According to the witness Werner Parrots (producer, CDU politician and former mayor of Heidenheim), who was found dead in Lake Constance in 1974, the CDU is to finance the related to the HS-30 purchase 50 million DM election campaign in 1957 have answered : “On the German side, the tank business was only a means of illegal party financing. What was then delivered was secondary. ”Plappert had already informed the German ambassador to Switzerland early on, who in turn had written to Konrad Adenauer . Plappert handed over his documents to Reinhard Gehlen , President of the Federal Intelligence Service ; the latter filed them with the note "done".

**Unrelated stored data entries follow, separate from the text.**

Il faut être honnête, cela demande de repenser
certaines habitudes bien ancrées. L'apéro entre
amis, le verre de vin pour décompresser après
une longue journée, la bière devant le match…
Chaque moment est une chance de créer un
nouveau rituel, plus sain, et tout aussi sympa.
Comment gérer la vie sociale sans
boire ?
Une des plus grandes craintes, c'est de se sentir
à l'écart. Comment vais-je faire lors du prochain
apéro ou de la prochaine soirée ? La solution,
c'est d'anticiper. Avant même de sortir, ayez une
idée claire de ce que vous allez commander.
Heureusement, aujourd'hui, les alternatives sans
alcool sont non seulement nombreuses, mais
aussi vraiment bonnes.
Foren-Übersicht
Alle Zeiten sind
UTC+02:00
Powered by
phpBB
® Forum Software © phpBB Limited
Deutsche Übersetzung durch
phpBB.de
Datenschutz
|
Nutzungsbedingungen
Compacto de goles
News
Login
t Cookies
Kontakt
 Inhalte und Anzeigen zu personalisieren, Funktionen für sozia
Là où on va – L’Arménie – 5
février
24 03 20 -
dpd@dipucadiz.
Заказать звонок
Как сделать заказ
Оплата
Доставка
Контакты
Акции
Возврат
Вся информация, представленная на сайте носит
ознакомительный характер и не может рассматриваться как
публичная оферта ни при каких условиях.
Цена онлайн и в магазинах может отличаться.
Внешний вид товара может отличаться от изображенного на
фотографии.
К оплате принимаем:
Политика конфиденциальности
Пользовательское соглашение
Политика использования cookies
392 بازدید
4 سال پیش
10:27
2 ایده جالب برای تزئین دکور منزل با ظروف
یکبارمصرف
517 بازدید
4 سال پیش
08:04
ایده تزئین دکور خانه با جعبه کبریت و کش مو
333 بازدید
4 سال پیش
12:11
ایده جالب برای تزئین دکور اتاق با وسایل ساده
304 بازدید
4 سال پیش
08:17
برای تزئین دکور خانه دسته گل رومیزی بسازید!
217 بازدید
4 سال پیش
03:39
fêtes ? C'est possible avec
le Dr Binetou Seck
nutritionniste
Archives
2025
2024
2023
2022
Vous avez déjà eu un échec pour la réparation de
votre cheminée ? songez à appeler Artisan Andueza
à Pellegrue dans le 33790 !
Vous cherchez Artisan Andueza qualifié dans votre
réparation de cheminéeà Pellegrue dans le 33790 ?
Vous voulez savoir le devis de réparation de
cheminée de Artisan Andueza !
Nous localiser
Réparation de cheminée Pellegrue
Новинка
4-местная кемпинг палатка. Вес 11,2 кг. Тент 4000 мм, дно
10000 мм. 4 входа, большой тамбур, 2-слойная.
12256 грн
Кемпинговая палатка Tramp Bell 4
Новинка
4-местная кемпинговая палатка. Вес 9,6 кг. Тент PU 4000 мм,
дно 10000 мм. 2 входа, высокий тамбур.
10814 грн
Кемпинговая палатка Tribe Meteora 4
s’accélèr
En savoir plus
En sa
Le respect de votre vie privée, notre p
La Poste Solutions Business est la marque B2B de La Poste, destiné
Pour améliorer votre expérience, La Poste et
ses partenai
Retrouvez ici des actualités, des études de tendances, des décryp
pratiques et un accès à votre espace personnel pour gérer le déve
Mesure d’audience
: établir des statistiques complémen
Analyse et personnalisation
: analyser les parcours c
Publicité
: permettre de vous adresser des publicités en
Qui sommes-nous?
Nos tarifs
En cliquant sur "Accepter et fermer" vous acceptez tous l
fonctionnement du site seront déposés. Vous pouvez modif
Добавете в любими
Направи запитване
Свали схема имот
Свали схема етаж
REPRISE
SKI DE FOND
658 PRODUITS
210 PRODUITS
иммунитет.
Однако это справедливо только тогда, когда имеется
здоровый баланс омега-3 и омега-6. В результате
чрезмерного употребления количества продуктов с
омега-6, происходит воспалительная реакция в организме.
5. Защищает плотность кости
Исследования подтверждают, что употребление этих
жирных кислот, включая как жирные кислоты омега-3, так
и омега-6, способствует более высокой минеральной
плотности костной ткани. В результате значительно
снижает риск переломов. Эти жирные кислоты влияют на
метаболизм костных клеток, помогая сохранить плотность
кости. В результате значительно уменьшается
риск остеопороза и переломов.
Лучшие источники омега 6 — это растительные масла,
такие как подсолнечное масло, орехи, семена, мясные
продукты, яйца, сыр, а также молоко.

In 1970 the sole owner Louis Birkigt dissolved the Swiss group - 1200 employees, annual sales 100 million Swiss francs .

Documentation

literature

Individual evidence

  1. Georg Hodel: The “Octagon” conspiracy in Concrete Issue 3/2000
  2. a b Rudolf Augstein : HS 30 - or how to ruin a state . In: Der Spiegel . No. 44 , 1966, pp. 8-24 ( Online - Oct. 24, 1966 ).
  3. The amount was determined using the template: inflation .
  4. HS 30: The Unfinished . In: Der Spiegel . No. 47 , 1967, p. 60-82 ( Online - Nov. 13, 1967 , cover story).
  5. Powder shot . In: Der Spiegel . No. 42 , 1970, pp. 167 ( Online - Oct. 12, 1970 ).